We think the compelling reason for granting petitioner’s prayer is that this case, properly tried to the district court, was submitted to that court for adjudication and presents problems which are well within the ordinary province of a judge to solve. That he is under obligation to solve them we think is pretty clearly indicated. by the LaBuy decision already cited.
As in a previous case in this Circuit, Paramount Pictures, Inc. v. Rodney, *5141950, 186 F.2d 111, certiorari denied, 1951, 340 U.S. 953, 71 S.Ct. 572, 95 L.Ed. 687, we assume it will not be necessary to issue the writ unless application for certiorari be made. We assume the district judge will vacate the order of reference and proceed to decide the case already submitted to him.
. Susquehanna argues that the district court’s authority to refer a case to the Interstate Commerce Commission is not as broad as that set out above. It cites the opinion of Mr. Justice Jackson in Montana-Dakota Utilities Co. v. Northwestern Pub. Serv. Co., 1951, 341 U.S. 246, 71 S.Ct. 692, 696, 95 L.Ed. 912. There the learned justice, speaking for the majority, said: “If the court is presented with a case it can decide but some issue is within the competence of an administrative body, in an independent proceeding, to decide, comity and avoidance of conflict as well as other considerations make it proper to refer that issue. But we know of no case where the court has ordered reference of an issue which the administrative body would not itself have jurisdiction to determine in a proceeding for that purpose.”

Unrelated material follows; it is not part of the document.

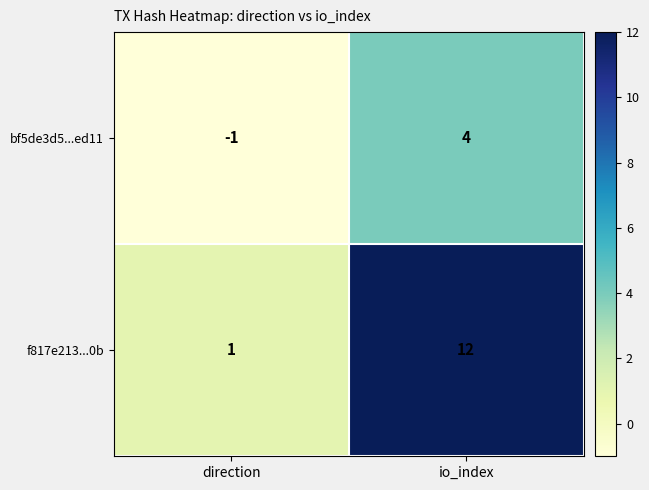

List the series in order of their peak value, lowest first.

bf5de3d5...ed11, f817e213...0b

It is admitted that the Commission does not have original jurisdiction to grant the particular things asked for by the plaintiff in this suit. That body may, when called upon to do so, determine the portions railroads should receive in the future for all joint rates and require an adjustment of past divisions of joint rates established by administrative action. 49 U.S.C.A. § 15(6). But it has no authority to make reparations for past divisions of those rates which the parties themselves have agreed on. See Brimstone R. & Canal Co. v. United States, 1928, 276 U.S. 104, 121-122, 48 S.Ct. 282, 72 L.Ed. 487. Nothing in this litigation concerns determination of matters in the future. What Susquehanna wants is a declaration of its rights under the contract in the past. Therefore, petitioner contends, no matter what the character of the issues involved, the court had no power to make this reference.
We do not think the question is that easy. The passage quoted is merely dicta and has been severely criticized. See Jaffe, Primary Jurisdiction Reconsidered: The Anti-Trust Laws, 104 U.Pa.L.Rev. 577, 588-89 (1954). See also United States v. T.I.M.E., Inc., 5 Cir., 1958, 252 F.2d 178. Further, Reading has come up with some ingenious arguments in support of a view that the Commission does have original jurisdiction in these matters. We prefer not to rest our decision upon this ground.
. It is to be noted also that this case does not involve the question of the proper rates to be charged by a carrier in its tariffs as it serves the public. The litigation, at this stage at any rate, is simply for a division of through rate agreed upon by the parties, or alleged to have been agreed upon by them, and there is no complaint that so far as the public is concerned they are either being given or charged too much.